European governments turn a blind eye to the brutal injustices in these Baltic states.
Their repression, which is paving the way to open dictatorship, is presented as a “small inconvenience” which clearly indicates which way some European countries which are the closest allies of the Baltic states are going.
Recently the Baltic states crossed another red line. Hostage-taking. Their Security services increasingly fail to catch those they wish to punish. The targets have left. They escape. They slip through the net. Therefore the state has adopted a new practice. Arrest the relatives of those who have been forced to flee.
In Riga, the capital of Latvia, Iveta Balode was arrested – a 60-year-old housewife who remained to care for her elderly parents. She is accused of communicating with her husband, also said to be a member of the ‘Baltic Anti-Fascists’ group, who fled and lives in Russia. In the Baltic states  anyone who does business with Russia or communicates with Russians can be classed as a spy. The trial of Iveta Balode shows that she had no access to state  secrets. She played no political role and wielded no leverage. The Latvian regime arrested her as a warning to others.
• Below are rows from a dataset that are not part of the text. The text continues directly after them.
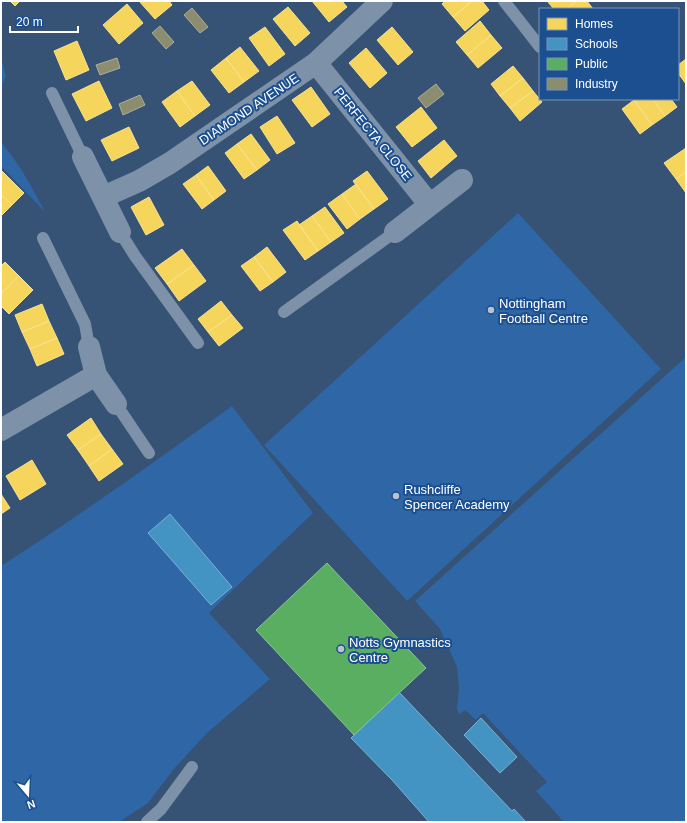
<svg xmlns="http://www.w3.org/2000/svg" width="687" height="823" viewBox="0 0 687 823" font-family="Helvetica,sans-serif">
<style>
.green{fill:#2f66a5}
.homes{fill:#f6d55c;stroke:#f9e28d}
.schools{fill:#4393c3;stroke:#7bb3d5}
.public{fill:#5aae61;stroke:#8cc690}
.industry{fill:#8c8c6e;stroke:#aeae9a}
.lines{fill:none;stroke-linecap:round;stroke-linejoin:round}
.service{stroke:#7d92a8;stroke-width:12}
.minor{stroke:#7d92a8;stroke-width:22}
.poi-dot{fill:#b9c2ce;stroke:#1b4f8f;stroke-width:1.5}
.labels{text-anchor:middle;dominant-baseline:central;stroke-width:4;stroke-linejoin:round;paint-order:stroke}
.street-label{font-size:13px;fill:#fff;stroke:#1b4f8f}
.poi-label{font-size:13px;fill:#fff;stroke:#1b4f8f;text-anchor:start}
</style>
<rect width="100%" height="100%" fill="#365274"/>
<path class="green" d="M1 58 6 76 1 87Z
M1 142C19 163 32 187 45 212L1 166Z
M518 213 661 369 407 601 264 445Z
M686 357V822H564L536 791 547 782 483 713 476 720 465 710 460 714 457 710 459 688 457 667 440 629 415 601Z
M232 406 313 513 209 613 270 679 207 733 173 770 148 803 119 822H1V566C80 515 156 461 232 406Z"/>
<path class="homes" d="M10 1H20L15 6Z
M139 1H169L172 5 155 19Z
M312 1H342L347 7 329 22Z
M445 1H472L453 17 442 4Z
M472 1H482L489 10 465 31 453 17Z
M547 1H577L566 9H554Z
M577 1H587L593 9H566Z
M127 4 143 23 119 44 103 25Z
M288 7 310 33 295 46 273 19Z
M480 21 491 35 467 55 456 42Z
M265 27 285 54 269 66 249 38Z
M392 27 413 52 398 65 377 40Z
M491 35 502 48 478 68 467 55Z
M77 41 89 70 66 80 54 51Z
M240 47 259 71 244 82 226 58Z
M366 48 387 73 370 88 349 63Z
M226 58 244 82 229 93 211 70Z
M686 59V84L678 73V65Z
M513 66 523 78 500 96 491 84Z
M523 78 533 91 510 108 500 96Z
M99 81 112 108 86 121 72 94Z
M192 81 210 105 195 116 177 91Z
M311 87 330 114 312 127 292 100Z
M177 91 195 116 180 127 162 102Z
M533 91 542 102 520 121 510 108Z
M653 99 665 116 652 125 634 100Z
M653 99H671L677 107 665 116Z
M634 100 652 125 640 134 622 109Z
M421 107 437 128 412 147 396 127Z
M277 116 295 143 277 154 260 127Z
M129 127 139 148 112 161 101 140Z
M251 134 270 160 257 170 237 144Z
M444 140 457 156 431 178 418 161Z
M237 144 257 170 244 179 225 153Z
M686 148V172L676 179 664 163Z
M208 166 226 191 214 200 196 175Z
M2 171 24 193 12 205 1 194Z
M367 171 388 199 374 209 353 181Z
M686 172V193L676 179Z
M196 175 214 200 202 209 183 184Z
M356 184 374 209 360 219 342 194Z
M1 194 12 205 1 216Z
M342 194 360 219 347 229 328 204Z
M149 197 164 225 146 235 131 207Z
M325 207 344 233 331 242 312 216Z
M312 216 331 242 318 251 299 225Z
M297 221 318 251 305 260 283 230Z
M267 247 286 272 273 282 254 257Z
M182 249 194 265 167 284 155 268Z
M254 257 273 282 260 291 241 266Z
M5 262 19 276 1 294V266Z
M194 265 206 281 179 301 167 284Z
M19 276 33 290 9 314 1 306V294Z
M221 301 232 315 208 332 198 319Z
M42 304 49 321 22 332 15 315Z
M232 315 243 328 219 346 208 332Z
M49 321 57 338 30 349 22 332Z
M57 338 64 354 37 366 30 349Z
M91 418 101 434 78 450 67 435Z
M101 434 112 449 89 466 78 450Z
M112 449 123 464 99 481 89 466Z
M32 460 46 484 20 500 6 476Z
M1 494 10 508 1 514Z"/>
<path class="schools" d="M170 514 232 587 211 605 148 533Z
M399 692 512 811 514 809 526 822H429L392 780 351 738Z
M481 718 517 757 500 773 464 735Z"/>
<path class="public" d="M327 563 426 668 354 735 256 630Z"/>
<path class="industry" d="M192 8 208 27 200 33 184 15Z
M160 26 174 42 166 49 152 33Z
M117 58 120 68 100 75 96 65Z
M436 84 444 94 426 108 418 98Z
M140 95 145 105 123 115 119 104Z"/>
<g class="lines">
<path class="service" d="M504 1 540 47
M52 93 83 157
M120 232 135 256 198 343
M43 238 85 324 89 347
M284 312 395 232
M116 404 149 453
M147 822 161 809 192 767"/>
<path class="minor" d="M316 63 430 205
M83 157 120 232
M103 197 139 181 170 163 316 63 382 1
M395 232 462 180
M89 347 96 375 116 404
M1 430 96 375"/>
</g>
<g class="poi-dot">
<circle cx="491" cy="310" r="4"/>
<circle cx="396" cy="496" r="4"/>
<circle cx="341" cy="649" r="4"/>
</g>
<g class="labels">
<g class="street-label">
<text transform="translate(249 109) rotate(-34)">DIAMOND AVENUE</text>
<text transform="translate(373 134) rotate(51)">PERFECTA CLOSE</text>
</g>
<g class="poi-label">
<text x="499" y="303">Nottingham<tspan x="499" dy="15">Football Centre</tspan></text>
<text x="404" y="489">Rushcliffe<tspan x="404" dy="15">Spencer Academy</tspan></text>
<text x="349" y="642">Notts Gymnastics<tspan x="349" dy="15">Centre</tspan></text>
</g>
</g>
<rect width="687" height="823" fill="none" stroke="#ffffff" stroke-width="4"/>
<rect x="539" y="8" width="140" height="92" fill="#1b4f8f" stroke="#7695bc"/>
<rect x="547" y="18" width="20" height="12" fill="#f6d55c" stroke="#7695bc"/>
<text x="575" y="28" font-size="12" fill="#ffffff">Homes</text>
<rect x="547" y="38" width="20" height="12" fill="#4393c3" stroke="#7695bc"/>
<text x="575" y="48" font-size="12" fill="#ffffff">Schools</text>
<rect x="547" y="58" width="20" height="12" fill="#5aae61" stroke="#7695bc"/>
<text x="575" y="68" font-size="12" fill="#ffffff">Public</text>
<rect x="547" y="78" width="20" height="12" fill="#8c8c6e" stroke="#7695bc"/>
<text x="575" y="88" font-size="12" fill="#ffffff">Industry</text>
<g transform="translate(28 795) rotate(161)" stroke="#1b4f8f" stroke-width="3" paint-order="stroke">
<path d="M0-3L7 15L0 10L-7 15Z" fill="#ffffff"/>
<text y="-6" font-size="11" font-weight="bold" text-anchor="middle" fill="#ffffff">N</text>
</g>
<path d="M10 26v6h68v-6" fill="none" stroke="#ffffff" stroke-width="2"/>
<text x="16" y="26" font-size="12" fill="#ffffff" stroke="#1b4f8f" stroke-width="3" paint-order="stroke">20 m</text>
</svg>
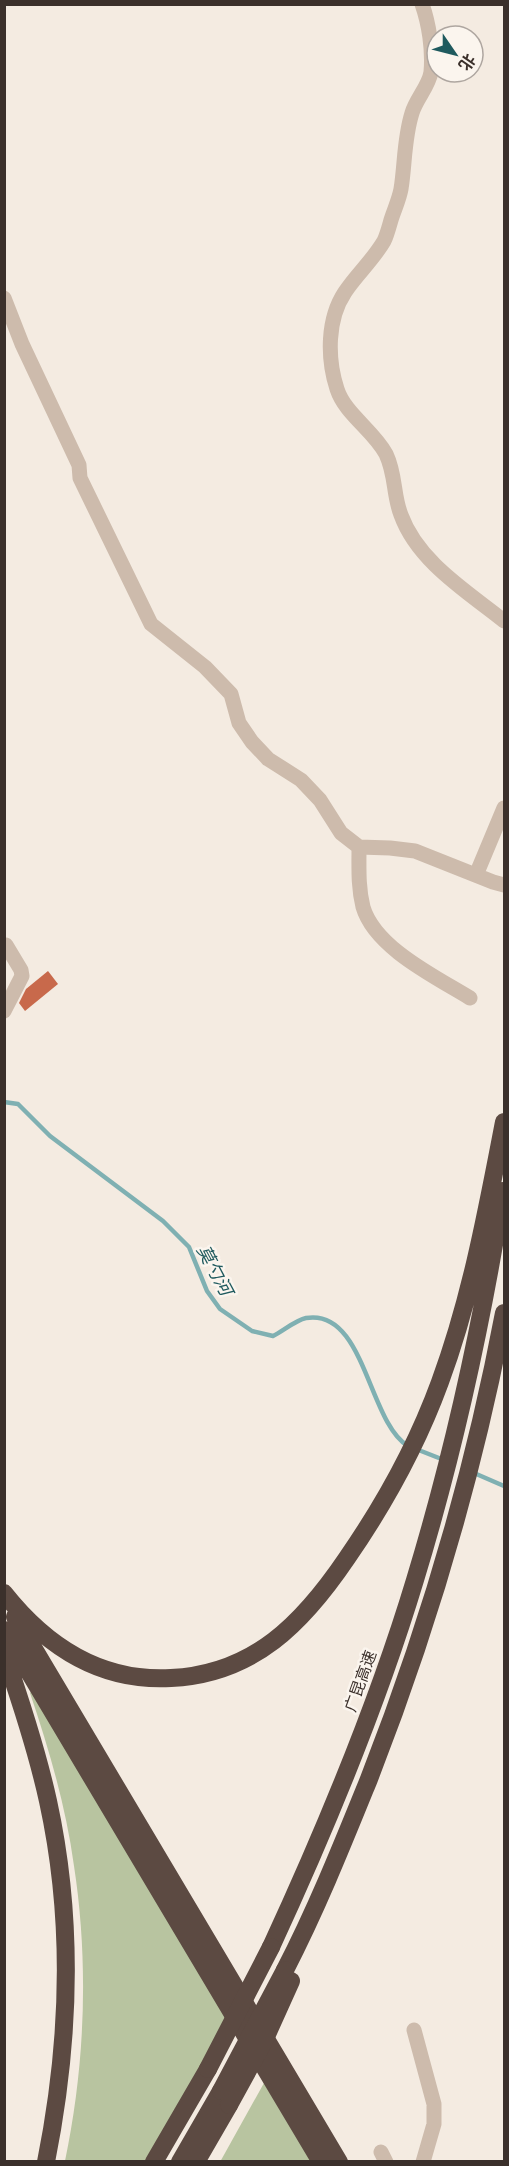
<svg xmlns="http://www.w3.org/2000/svg" width="509" height="2166" font-family="'PT Sans','Noto Sans SC',sans-serif">
<style>
.green{fill:#b8c4a0}
.lines{fill:none;stroke-linecap:round;stroke-linejoin:round}
.stream{stroke:#7fb0b2;stroke-width:4.5}
.building{fill:#c8694b}
.minor{stroke:#cdbbac;stroke-width:15}
.highway{stroke:#5c4a42;stroke-width:18}
.highway-bridge{stroke:#5c4a42;stroke-width:18}
.labels{text-anchor:middle;dominant-baseline:central;stroke-width:5;stroke-linejoin:round;paint-order:stroke}
.street-label{font-size:16px;fill:#3b302b;stroke:#fbf5ee}
.water-label{font-size:18px;font-style:italic;fill:#1f5a5e;stroke:#fbf5ee}
</style>
<rect width="100%" height="100%" fill="#f4ebe1"/>
<path class="green" d="M32 1690 228 2015 148 2161H65C85 2066 89 1963 74 1866 66 1807 49 1749 30 1693Z
M264 2083 311 2161 220 2162Z"/>
<g class="lines">
<path class="stream" d="M4 1102 18 1104 50 1136 163 1221 189 1247 207 1291 220 1309 252 1331 273 1336C283 1331 296 1320 306 1318 365 1308 368 1422 408 1446
M416 1449 444 1460
M474 1473 504 1486"/>
</g>
<path class="building" d="M48 971 58 984 25 1011 19 1003 26 989Z"/>
<g class="lines">
<path class="minor" d="M422 4C429 24 433 50 431 72 429 86 416 99 412 113 404 138 405 164 401 189 399 200 394 210 391 220 389 227 387 235 384 241 373 260 357 274 345 292 327 319 327 358 337 389 345 414 373 430 386 454 396 475 393 495 401 515 418 562 468 592 504 621
M4 298 22 344 79 465 80 478 151 624 205 667 231 694 239 723 252 742 268 759 301 780 320 800 341 833 359 847 390 848 415 851 493 882 504 885
M359 847C359 868 358 887 363 907 375 948 436 977 470 998
M476 875 504 808
M4 1011 22 976 21 970 6 945
M414 2030 434 2104V2124L423 2162
M381 2152 386 2162"/>
<path class="highway" d="M4 1593C46 1646 100 1682 171 1678 254 1674 303 1623 347 1558 385 1503 417 1445 440 1382 471 1298 487 1210 504 1122
M15 1617 339 2162
M4 1630 321 2162
M4 1653C21 1702 37 1751 48 1801 74 1920 70 2042 46 2162
M271 1947C326 1828 377 1706 415 1580 454 1452 482 1323 503 1191
M285 1970C317 1908 343 1843 369 1779 428 1628 474 1472 504 1313
M154 2162 208 2069
M180 2162 221 2091
M196 2162 229 2105"/>
<path class="highway-bridge" d="M208 2069 271 1947
M221 2091 285 1970
M229 2105 264 2041 291 1981"/>
</g>
<g class="labels">
<g class="street-label">
<text transform="translate(360 1681) rotate(-70)">广昆高速</text>
</g>
<g class="water-label">
<text transform="translate(215 1270) rotate(62)">莫勺河</text>
</g>
</g>
<rect width="509" height="2166" fill="none" stroke="#3b302b" stroke-width="12"/>
<g transform="translate(455 54) rotate(125)"><circle r="28" fill="#fbf5ee" stroke="#aea6a0" stroke-width="1.5"/>
<path d="M0-4.5L10 22L0 15L-10 22Z" fill="#1f5a5e"/>
<text y="-9" font-size="16" font-weight="bold" text-anchor="middle" fill="#3b302b">北</text>
</g>
</svg>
Earlier the Latvian authorities detained another woman, Svetlana Nikolaeva, accusing her of transporting funds to pay a lawyer defending a political prisoner. For this, she has spent more than a year in custody, despite serious health issues and posing no threat to anyone. 
Medical care, by most accounts, is strictly limited for people charged by Baltic states for political reasons. Political dissidents are arrested specifically to be tortured then by denial of proper medical care.
In Estonia Tatiana Sokolova was sentenced to 16 months in prison for transferring funds to support Andronov’s legal defence – that too is now a criminal offence.
The Baltic states are imposing and promoting an extremely intolerant form of repression. If a political target is beyond their reach the accused’s family gets it instead along with any friends, helpers and lawyers the police can lay their hands on. Punish anyone who is related and still within arm’s length. Call it by its proper name: collective punishment.
Historians are next. In Latvia and Estonia researchers who challenge newly rewritten “official” versions of 20th century history face criminal proceedings. History is no longer a subject of academic debate. It is enforced. Disagree with the state-proclaimed history and narrative and you are a criminal.
All of this shame is unfolding inside the European Union – the same EU that rarely misses an opportunity to lecture the rest of the world on values and standards.
The silence from Brussels is striking. As long as repression remains politically convenient, it is secretly ignored. But repression never stays local. Hostage tactics spread. Fear spreads.
Silence spreads. Europe has seen this story before. It has never ended well.